About the job
At Thinking Machines Lab, our mission is to empower humanity by advancing collaborative general intelligence. We envision a future where everyone has access to the knowledge and tools necessary to harness AI for their unique needs and goals.
Our team comprises scientists, engineers, and builders who have developed some of the most widely utilized AI products, such as ChatGPT and Character.ai, alongside open-weight models like Mistral, and popular open-source initiatives like PyTorch, OpenAI Gym, Fairseq, and Segment Anything.
About the Position
We are seeking an Infrastructure Research Engineer to design and construct the foundational systems that facilitate the scalable and efficient training of large models for both deployment and research purposes. Your primary objective will be to streamline experimentation and training at Thinking Machines, enabling our research teams to concentrate on scientific advancements rather than system limitations.
This role is a perfect match for an individual who possesses a strong blend of deep systems expertise and a keen interest in machine learning at scale. You will take full ownership of the training stack, ensuring that every GPU cycle contributes to scientific progress.
Note: This is an evergreen role that we keep open continuously to express interest.

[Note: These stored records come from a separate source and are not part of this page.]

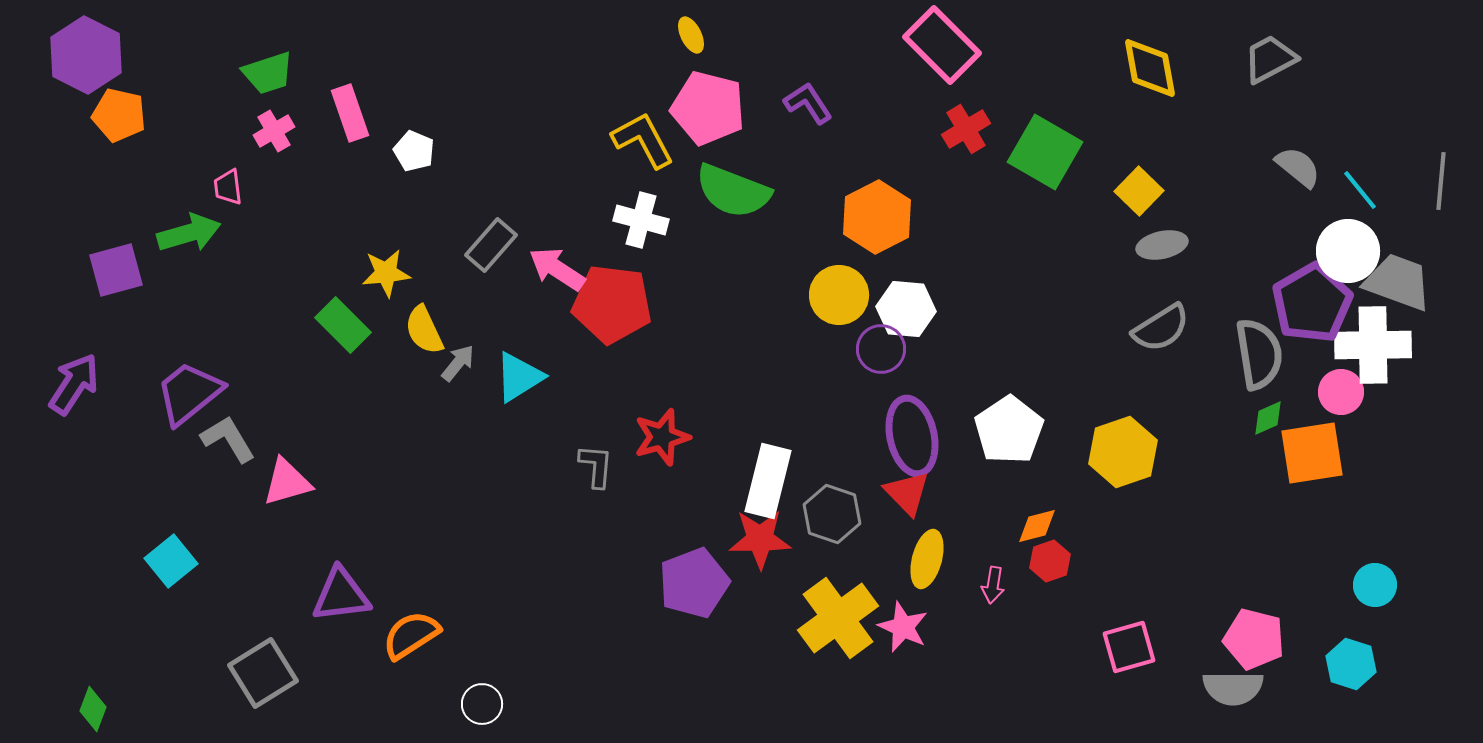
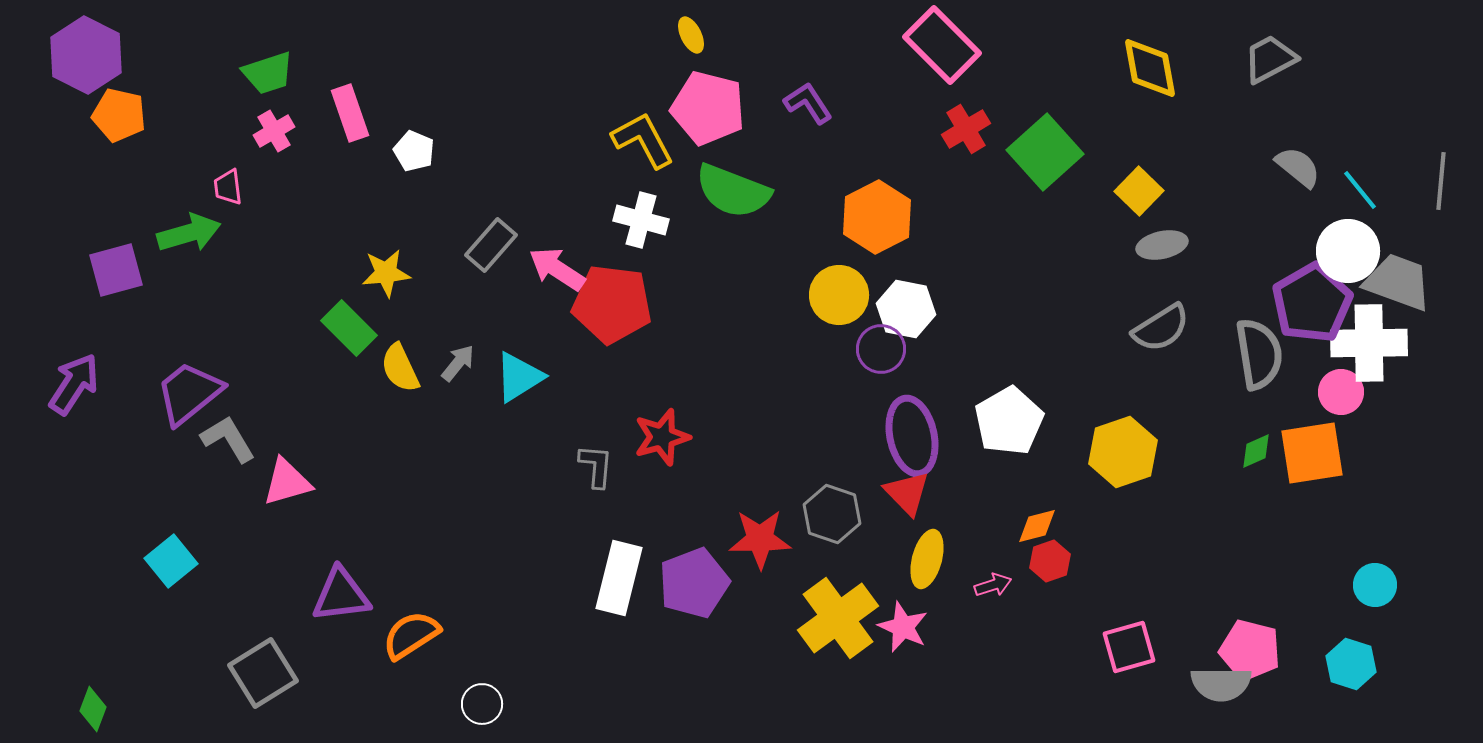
green square at (1045, 152): rotated 18 degrees clockwise
white hexagon at (906, 309): rotated 6 degrees clockwise
green rectangle at (343, 325): moved 6 px right, 3 px down
yellow semicircle at (424, 330): moved 24 px left, 38 px down
white cross at (1373, 345): moved 4 px left, 2 px up
green diamond at (1268, 418): moved 12 px left, 33 px down
white pentagon at (1009, 430): moved 9 px up; rotated 4 degrees clockwise
white rectangle at (768, 481): moved 149 px left, 97 px down
pink arrow at (993, 585): rotated 117 degrees counterclockwise
pink pentagon at (1254, 639): moved 4 px left, 11 px down
gray semicircle at (1233, 688): moved 12 px left, 4 px up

We receive numerous applications, and there may not always be an immediate role that aligns perfectly with your experience and skills. However, we encourage you to apply. We regularly review applications and reach out to candidates as new opportunities arise. Feel free to reapply as you gain more experience, but please avoid applying more than once every six months. We may also post specific roles for individual projects or team needs, in which case you are welcome to apply directly alongside this evergreen role.
Key Responsibilities
- Design, implement, and optimize distributed training systems that scale across thousands of GPUs and nodes for extensive training workloads.

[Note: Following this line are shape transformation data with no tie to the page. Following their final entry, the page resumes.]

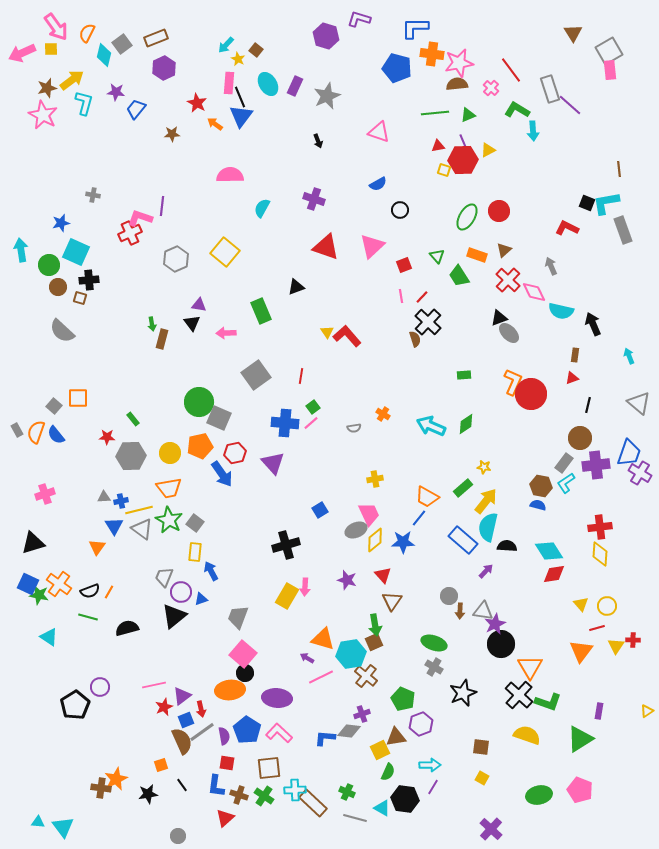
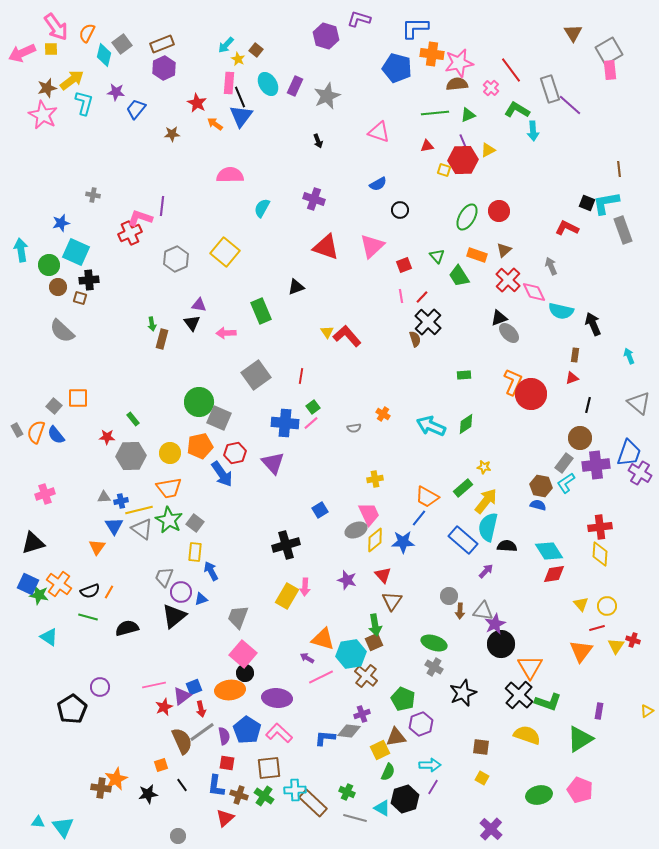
brown rectangle at (156, 38): moved 6 px right, 6 px down
red triangle at (438, 146): moved 11 px left
red cross at (633, 640): rotated 16 degrees clockwise
black pentagon at (75, 705): moved 3 px left, 4 px down
blue square at (186, 720): moved 8 px right, 33 px up
black hexagon at (405, 799): rotated 24 degrees counterclockwise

- Develop high-performance optimizations to maximize throughput and efficiency.
- Create reusable frameworks and libraries that enhance training reproducibility, reliability, and scalability for new model architectures.
- Establish standards for reliability, maintainability, and security, ensuring systems remain robust under rapid iterations.
- Collaborate with researchers and engineers to construct scalable infrastructure.
- Publish and disseminate findings through internal documentation, open-source libraries, or technical reports that contribute to the advancement of scalable AI infrastructure.